**Brief:** Give back only the lines in the records below from the one with "34: (111, 115)" to the one with "113: (409, 265)", both inclusive, word for word.

**Input records:**
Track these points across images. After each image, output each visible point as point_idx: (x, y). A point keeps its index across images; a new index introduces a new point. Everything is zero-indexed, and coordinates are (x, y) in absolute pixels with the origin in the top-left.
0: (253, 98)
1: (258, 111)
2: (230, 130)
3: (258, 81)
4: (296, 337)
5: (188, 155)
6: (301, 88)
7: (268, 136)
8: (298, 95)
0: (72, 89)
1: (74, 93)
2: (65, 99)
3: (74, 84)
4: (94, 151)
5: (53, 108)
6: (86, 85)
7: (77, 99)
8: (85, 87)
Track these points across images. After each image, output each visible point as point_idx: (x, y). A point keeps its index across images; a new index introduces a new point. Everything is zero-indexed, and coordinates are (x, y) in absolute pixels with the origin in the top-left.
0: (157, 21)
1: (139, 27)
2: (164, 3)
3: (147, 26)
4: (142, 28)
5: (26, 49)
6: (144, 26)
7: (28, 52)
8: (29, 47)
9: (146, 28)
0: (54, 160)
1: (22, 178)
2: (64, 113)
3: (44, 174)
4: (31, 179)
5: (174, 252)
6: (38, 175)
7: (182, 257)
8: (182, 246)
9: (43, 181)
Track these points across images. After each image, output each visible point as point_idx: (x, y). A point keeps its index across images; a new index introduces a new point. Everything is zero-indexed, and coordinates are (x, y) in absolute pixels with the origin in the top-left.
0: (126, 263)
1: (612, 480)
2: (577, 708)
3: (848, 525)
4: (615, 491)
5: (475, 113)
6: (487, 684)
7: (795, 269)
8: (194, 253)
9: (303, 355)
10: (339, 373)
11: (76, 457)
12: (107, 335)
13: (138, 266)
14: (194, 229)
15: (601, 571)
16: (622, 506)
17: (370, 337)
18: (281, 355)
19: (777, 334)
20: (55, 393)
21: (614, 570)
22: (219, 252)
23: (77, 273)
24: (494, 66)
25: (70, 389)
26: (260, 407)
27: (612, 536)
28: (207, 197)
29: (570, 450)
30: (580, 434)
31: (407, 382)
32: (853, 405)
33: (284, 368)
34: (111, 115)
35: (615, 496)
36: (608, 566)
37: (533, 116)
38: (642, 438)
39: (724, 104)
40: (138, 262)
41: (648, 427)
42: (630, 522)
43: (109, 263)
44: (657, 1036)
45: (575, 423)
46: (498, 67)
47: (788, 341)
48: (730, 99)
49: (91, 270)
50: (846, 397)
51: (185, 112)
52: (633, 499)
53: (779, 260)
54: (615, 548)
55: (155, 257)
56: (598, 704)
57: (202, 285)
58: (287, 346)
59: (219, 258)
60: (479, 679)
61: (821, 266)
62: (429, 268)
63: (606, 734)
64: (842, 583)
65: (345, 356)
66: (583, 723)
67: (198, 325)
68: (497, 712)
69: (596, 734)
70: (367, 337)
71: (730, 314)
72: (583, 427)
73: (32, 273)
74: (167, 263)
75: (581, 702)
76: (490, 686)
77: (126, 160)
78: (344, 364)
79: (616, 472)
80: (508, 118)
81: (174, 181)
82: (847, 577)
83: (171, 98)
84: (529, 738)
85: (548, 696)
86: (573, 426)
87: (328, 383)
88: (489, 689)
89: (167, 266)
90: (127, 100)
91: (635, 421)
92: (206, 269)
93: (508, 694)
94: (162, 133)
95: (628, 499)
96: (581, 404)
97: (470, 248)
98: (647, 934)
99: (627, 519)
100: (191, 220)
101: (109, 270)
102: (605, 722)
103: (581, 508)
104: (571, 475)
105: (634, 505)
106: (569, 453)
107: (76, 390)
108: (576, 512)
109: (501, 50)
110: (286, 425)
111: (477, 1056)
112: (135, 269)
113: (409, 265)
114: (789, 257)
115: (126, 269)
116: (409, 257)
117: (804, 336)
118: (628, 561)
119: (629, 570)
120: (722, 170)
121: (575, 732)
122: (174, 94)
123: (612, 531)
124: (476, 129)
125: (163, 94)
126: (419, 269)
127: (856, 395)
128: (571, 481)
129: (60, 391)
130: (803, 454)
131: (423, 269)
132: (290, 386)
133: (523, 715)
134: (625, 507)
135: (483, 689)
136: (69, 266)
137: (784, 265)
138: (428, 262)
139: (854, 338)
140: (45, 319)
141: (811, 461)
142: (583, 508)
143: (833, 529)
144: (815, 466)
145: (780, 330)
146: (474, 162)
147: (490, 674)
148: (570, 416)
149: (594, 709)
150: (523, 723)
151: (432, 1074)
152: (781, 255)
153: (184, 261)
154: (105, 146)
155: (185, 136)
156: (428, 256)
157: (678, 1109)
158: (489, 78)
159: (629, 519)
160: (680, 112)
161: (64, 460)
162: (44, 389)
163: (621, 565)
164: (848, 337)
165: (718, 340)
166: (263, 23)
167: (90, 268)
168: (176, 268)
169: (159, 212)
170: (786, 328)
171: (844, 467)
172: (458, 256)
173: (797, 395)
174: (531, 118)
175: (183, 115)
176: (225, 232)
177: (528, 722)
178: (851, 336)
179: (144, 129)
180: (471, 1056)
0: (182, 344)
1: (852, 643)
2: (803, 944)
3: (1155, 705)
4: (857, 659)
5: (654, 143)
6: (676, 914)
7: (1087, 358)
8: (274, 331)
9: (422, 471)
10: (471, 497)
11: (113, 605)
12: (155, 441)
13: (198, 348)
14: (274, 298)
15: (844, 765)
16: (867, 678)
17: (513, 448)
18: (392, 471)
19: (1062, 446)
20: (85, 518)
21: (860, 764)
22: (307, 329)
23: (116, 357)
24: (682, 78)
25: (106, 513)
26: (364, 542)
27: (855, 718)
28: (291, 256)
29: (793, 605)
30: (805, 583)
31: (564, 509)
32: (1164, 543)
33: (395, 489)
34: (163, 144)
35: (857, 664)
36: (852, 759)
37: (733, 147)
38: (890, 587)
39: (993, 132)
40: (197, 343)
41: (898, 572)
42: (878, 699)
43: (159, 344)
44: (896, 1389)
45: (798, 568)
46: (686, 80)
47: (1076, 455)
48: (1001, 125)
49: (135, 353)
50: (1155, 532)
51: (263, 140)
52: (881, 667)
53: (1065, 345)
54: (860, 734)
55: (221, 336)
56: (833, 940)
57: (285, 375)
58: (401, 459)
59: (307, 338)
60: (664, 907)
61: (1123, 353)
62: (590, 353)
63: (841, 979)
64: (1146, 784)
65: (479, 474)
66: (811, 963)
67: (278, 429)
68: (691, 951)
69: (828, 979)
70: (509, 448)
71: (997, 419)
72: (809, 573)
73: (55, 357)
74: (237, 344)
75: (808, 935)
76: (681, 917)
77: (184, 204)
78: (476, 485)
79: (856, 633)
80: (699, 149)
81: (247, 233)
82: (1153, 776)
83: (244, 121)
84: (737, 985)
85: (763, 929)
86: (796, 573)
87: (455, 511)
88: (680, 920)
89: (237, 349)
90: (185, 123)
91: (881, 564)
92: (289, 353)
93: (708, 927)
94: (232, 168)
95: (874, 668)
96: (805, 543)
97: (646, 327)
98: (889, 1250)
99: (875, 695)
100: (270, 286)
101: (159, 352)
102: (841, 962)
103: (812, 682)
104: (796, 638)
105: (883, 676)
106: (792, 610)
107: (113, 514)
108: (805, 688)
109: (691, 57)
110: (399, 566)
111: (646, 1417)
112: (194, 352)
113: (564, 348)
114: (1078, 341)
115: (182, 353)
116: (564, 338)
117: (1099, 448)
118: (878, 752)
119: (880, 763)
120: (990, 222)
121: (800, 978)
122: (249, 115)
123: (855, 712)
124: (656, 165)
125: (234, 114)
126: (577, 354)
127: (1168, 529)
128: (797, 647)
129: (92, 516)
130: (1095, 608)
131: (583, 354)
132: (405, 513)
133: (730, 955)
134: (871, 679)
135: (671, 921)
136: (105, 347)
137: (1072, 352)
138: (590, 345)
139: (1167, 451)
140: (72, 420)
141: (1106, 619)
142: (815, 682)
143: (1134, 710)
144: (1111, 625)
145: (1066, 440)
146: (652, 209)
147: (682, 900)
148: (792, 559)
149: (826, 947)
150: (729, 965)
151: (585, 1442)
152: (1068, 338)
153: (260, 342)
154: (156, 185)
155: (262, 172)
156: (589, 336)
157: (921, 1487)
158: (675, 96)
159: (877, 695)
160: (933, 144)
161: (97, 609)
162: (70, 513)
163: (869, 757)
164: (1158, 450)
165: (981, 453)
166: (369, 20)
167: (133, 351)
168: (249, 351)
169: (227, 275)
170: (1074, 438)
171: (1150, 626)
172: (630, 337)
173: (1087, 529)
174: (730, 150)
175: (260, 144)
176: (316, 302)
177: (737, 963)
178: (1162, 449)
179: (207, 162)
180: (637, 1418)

**Exercise result:**
34: (111, 115)
35: (615, 496)
36: (608, 566)
37: (533, 116)
38: (642, 438)
39: (724, 104)
40: (138, 262)
41: (648, 427)
42: (630, 522)
43: (109, 263)
44: (657, 1036)
45: (575, 423)
46: (498, 67)
47: (788, 341)
48: (730, 99)
49: (91, 270)
50: (846, 397)
51: (185, 112)
52: (633, 499)
53: (779, 260)
54: (615, 548)
55: (155, 257)
56: (598, 704)
57: (202, 285)
58: (287, 346)
59: (219, 258)
60: (479, 679)
61: (821, 266)
62: (429, 268)
63: (606, 734)
64: (842, 583)
65: (345, 356)
66: (583, 723)
67: (198, 325)
68: (497, 712)
69: (596, 734)
70: (367, 337)
71: (730, 314)
72: (583, 427)
73: (32, 273)
74: (167, 263)
75: (581, 702)
76: (490, 686)
77: (126, 160)
78: (344, 364)
79: (616, 472)
80: (508, 118)
81: (174, 181)
82: (847, 577)
83: (171, 98)
84: (529, 738)
85: (548, 696)
86: (573, 426)
87: (328, 383)
88: (489, 689)
89: (167, 266)
90: (127, 100)
91: (635, 421)
92: (206, 269)
93: (508, 694)
94: (162, 133)
95: (628, 499)
96: (581, 404)
97: (470, 248)
98: (647, 934)
99: (627, 519)
100: (191, 220)
101: (109, 270)
102: (605, 722)
103: (581, 508)
104: (571, 475)
105: (634, 505)
106: (569, 453)
107: (76, 390)
108: (576, 512)
109: (501, 50)
110: (286, 425)
111: (477, 1056)
112: (135, 269)
113: (409, 265)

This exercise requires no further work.